Hockey January 16, 2018


BRIANNE JENNER
Position: Forward
Hometown: Oakville, Ont.
Birthdate: May 4, 1991
Club Team: Calgary Inferno (CWHL)

Road to Centralization
2004-06: Garden City Falcons (Bantam AAA)
2006-08: Stoney Creek Sabres (PWHL)
2008-09: Mississauga Chiefs (CWHL)
2009-10: Burlington Barracudas (CWHL)
2010-13: Cornell University (ECAC)
2013-14: Centralized for Olympics
2014-15: Cornell University (ECAC)
2015-17: Calgary Inferno (CWHL)

Team Canada Experience
International debut: August 23, 2007 vs. United States
Canada’s National Women’s Team (2009-17): 87GP 18G 29A 47P
Canada’s National Women’s Development Team (2010-12): 11GP 4G 5A 9P
Canada’s National Women’s Under-18 Team (2007-09): 20GP 14G 7A 21P

Olympic & World Championship Experience
2017 IIHF Women’s World Championship – 5GP 2G 2A 4P (silver medal)
2016 IIHF Women’s World Championship – 5GP 1G 4A 5P (silver medal)
2015 IIHF Women’s World Championship – 5GP 1G 2A 3P (silver medal)
2014 Olympic Winter Games – 5GP 1G 0A 1P (gold medal)
2013 IIHF Women’s World Championship – 5GP 4G 2A 6P (silver medal)
2012 IIHF Women’s World Championship – 5GP 0G 1A 1P (gold medal)
2009 IIHF World Women’s U18 Championship – 5GP 5G 1A 6P (silver medal)
2008 IIHF World Women’s U18 Championship – 5GP 6G 3A 9P (silver medal)

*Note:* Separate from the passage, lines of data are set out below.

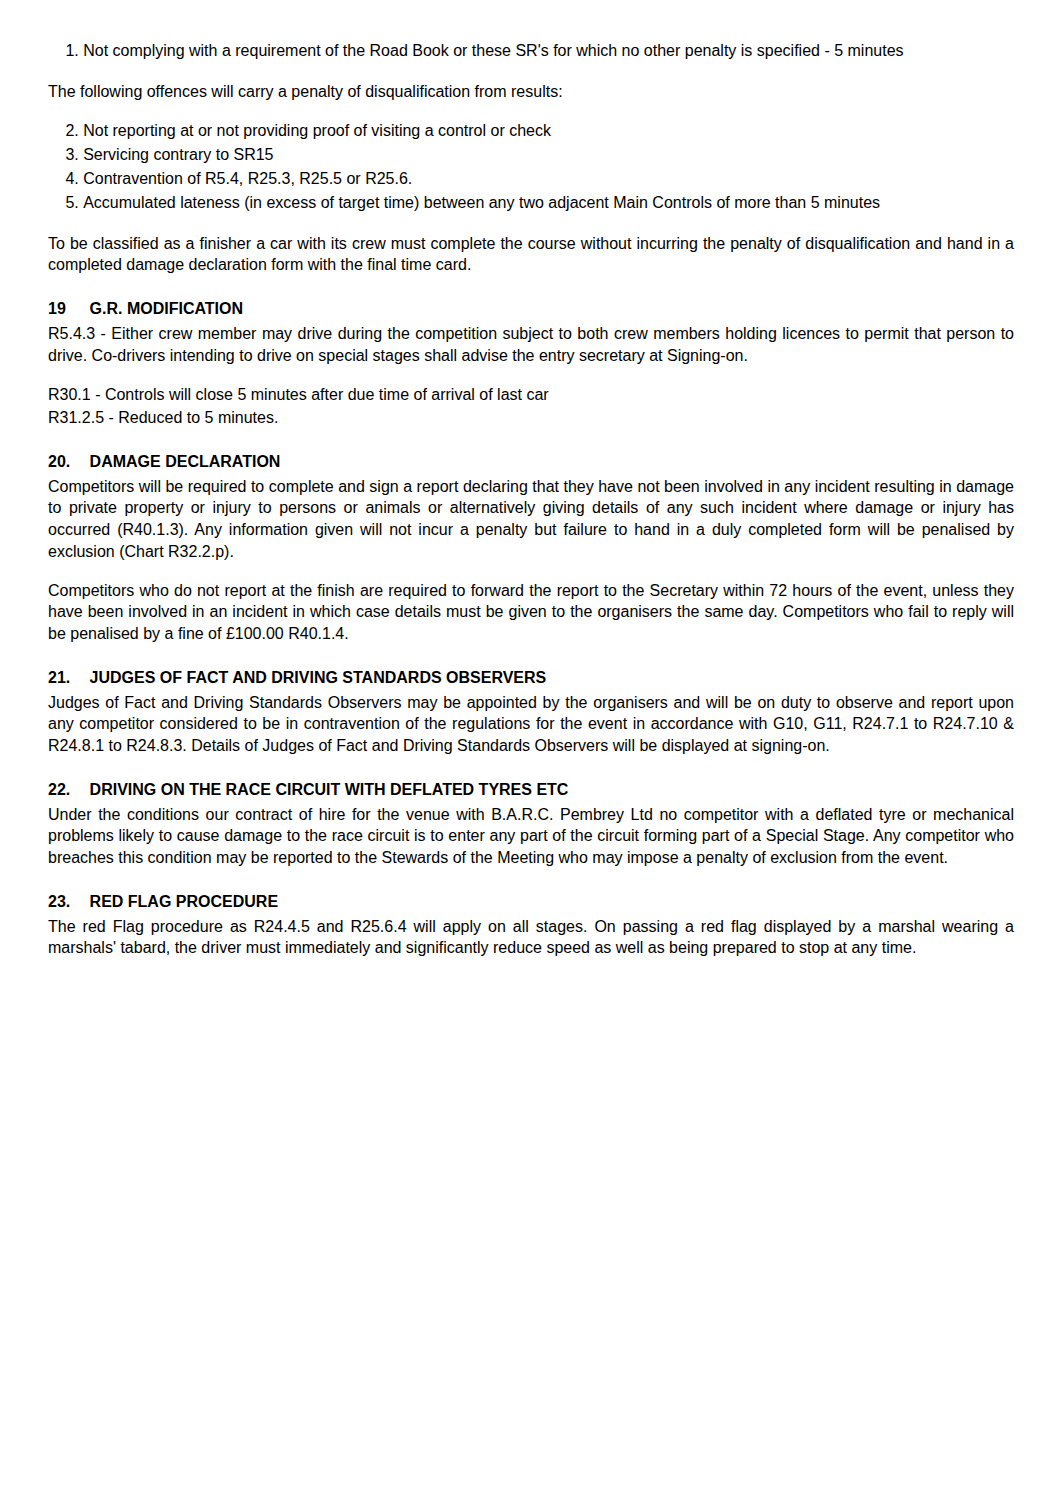Not complying with a requirement of the Road Book or these SR's for which no other penalty is specified - 5 minutes
The following offences will carry a penalty of disqualification from results:
Not reporting at or not providing proof of visiting a control or check
Servicing contrary to SR15
Contravention of R5.4, R25.3, R25.5 or R25.6.
Accumulated lateness (in excess of target time) between any two adjacent Main Controls of more than 5 minutes
To be classified as a finisher a car with its crew must complete the course without incurring the penalty of disqualification and hand in a completed damage declaration form with the final time card.
19 G.R. MODIFICATION
R5.4.3 - Either crew member may drive during the competition subject to both crew members holding licences to permit that person to drive. Co-drivers intending to drive on special stages shall advise the entry secretary at Signing-on.
R30.1 - Controls will close 5 minutes after due time of arrival of last car
R31.2.5 - Reduced to 5 minutes.
20. DAMAGE DECLARATION
Competitors will be required to complete and sign a report declaring that they have not been involved in any incident resulting in damage to private property or injury to persons or animals or alternatively giving details of any such incident where damage or injury has occurred (R40.1.3). Any information given will not incur a penalty but failure to hand in a duly completed form will be penalised by exclusion (Chart R32.2.p).
Competitors who do not report at the finish are required to forward the report to the Secretary within 72 hours of the event, unless they have been involved in an incident in which case details must be given to the organisers the same day. Competitors who fail to reply will be penalised by a fine of £100.00 R40.1.4.
21. JUDGES OF FACT AND DRIVING STANDARDS OBSERVERS
Judges of Fact and Driving Standards Observers may be appointed by the organisers and will be on duty to observe and report upon any competitor considered to be in contravention of the regulations for the event in accordance with G10, G11, R24.7.1 to R24.7.10 & R24.8.1 to R24.8.3. Details of Judges of Fact and Driving Standards Observers will be displayed at signing-on.
22. DRIVING ON THE RACE CIRCUIT WITH DEFLATED TYRES ETC
Under the conditions our contract of hire for the venue with B.A.R.C. Pembrey Ltd no competitor with a deflated tyre or mechanical problems likely to cause damage to the race circuit is to enter any part of the circuit forming part of a Special Stage. Any competitor who breaches this condition may be reported to the Stewards of the Meeting who may impose a penalty of exclusion from the event.
23. RED FLAG PROCEDURE
The red Flag procedure as R24.4.5 and R25.6.4 will apply on all stages. On passing a red flag displayed by a marshal wearing a marshals' tabard, the driver must immediately and significantly reduce speed as well as being prepared to stop at any time.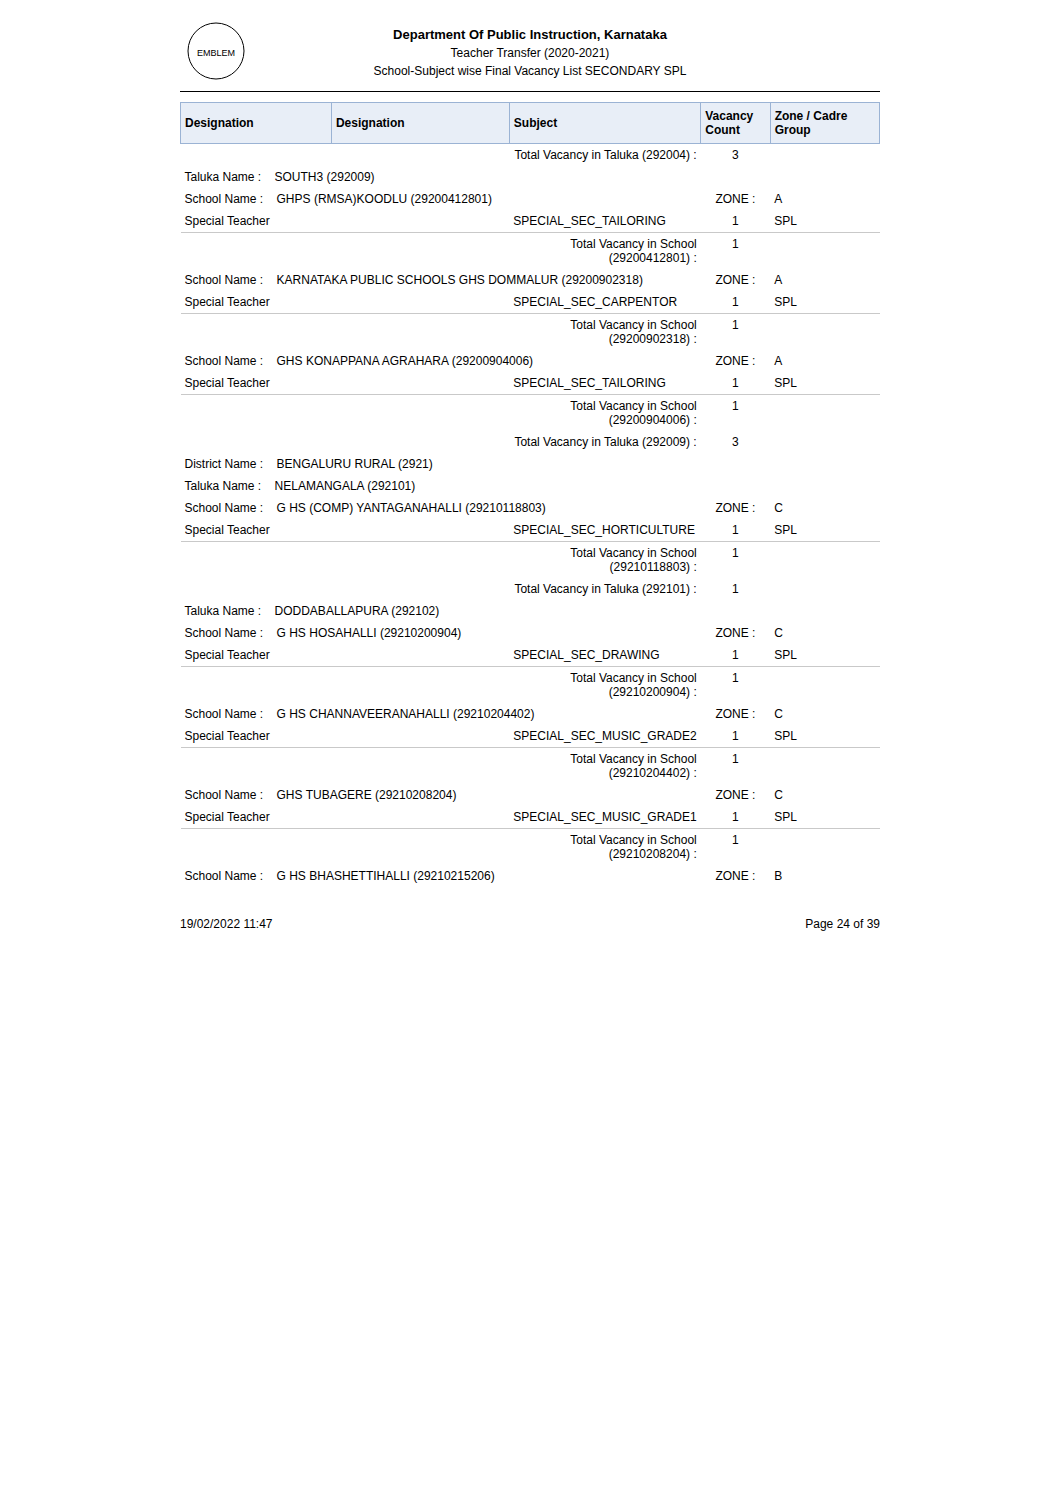| EMBLEM | Department Of Public Instruction, Karnataka Teacher Transfer (2020-2021) School-Subject wise Final Vacancy List SECONDARY SPL | |
| Designation | Designation | Subject | Vacancy Count | Zone / Cadre Group |
| --- | --- | --- | --- | --- |
| | | Total Vacancy in Taluka (292004) : | 3 | |
| Taluka Name : SOUTH3 (292009) |
| School Name : GHPS (RMSA)KOODLU (29200412801) | ZONE : | A |
| Special Teacher | | SPECIAL_SEC_TAILORING | 1 | SPL |
| | | Total Vacancy in School (29200412801) : | 1 | |
| School Name : KARNATAKA PUBLIC SCHOOLS GHS DOMMALUR (29200902318) | ZONE : | A |
| Special Teacher | | SPECIAL_SEC_CARPENTOR | 1 | SPL |
| | | Total Vacancy in School (29200902318) : | 1 | |
| School Name : GHS KONAPPANA AGRAHARA (29200904006) | ZONE : | A |
| Special Teacher | | SPECIAL_SEC_TAILORING | 1 | SPL |
| | | Total Vacancy in School (29200904006) : | 1 | |
| | | Total Vacancy in Taluka (292009) : | 3 | |
| District Name : BENGALURU RURAL (2921) |
| Taluka Name : NELAMANGALA (292101) |
| School Name : G HS (COMP) YANTAGANAHALLI (29210118803) | ZONE : | C |
| Special Teacher | | SPECIAL_SEC_HORTICULTURE | 1 | SPL |
| | | Total Vacancy in School (29210118803) : | 1 | |
| | | Total Vacancy in Taluka (292101) : | 1 | |
| Taluka Name : DODDABALLAPURA (292102) |
| School Name : G HS HOSAHALLI (29210200904) | ZONE : | C |
| Special Teacher | | SPECIAL_SEC_DRAWING | 1 | SPL |
| | | Total Vacancy in School (29210200904) : | 1 | |
| School Name : G HS CHANNAVEERANAHALLI (29210204402) | ZONE : | C |
| Special Teacher | | SPECIAL_SEC_MUSIC_GRADE2 | 1 | SPL |
| | | Total Vacancy in School (29210204402) : | 1 | |
| School Name : GHS TUBAGERE (29210208204) | ZONE : | C |
| Special Teacher | | SPECIAL_SEC_MUSIC_GRADE1 | 1 | SPL |
| | | Total Vacancy in School (29210208204) : | 1 | |
| School Name : G HS BHASHETTIHALLI (29210215206) | ZONE : | B |
19/02/2022 11:47
Page 24 of 39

Who has played the biggest role in getting you to centralization?
“I owe a lot to my parents. They were the biggest supporters of my dream to
play in the Olympics, and they sacrificed a lot to give me every
opportunity to excel in sport and instilled the values of hard work and
discipline in me.”

When did you decide you wanted to play for Team Canada?
“As far back as I can remember the dream had been to play for Team Canada.
Watching the Olympic gold medal game in 2002 solidified that in me.”

What is the most important thing hockey has given you?
“The sport has given me so much – friendships, educational opportunities,
travel – but I think the most valuable thing I have learned through hockey
and a career in elite sport is mental toughness and resiliency. An Olympic
career usually comes with a fair share of challenges and setbacks and I’m
thankful for how those experiences have shaped me.”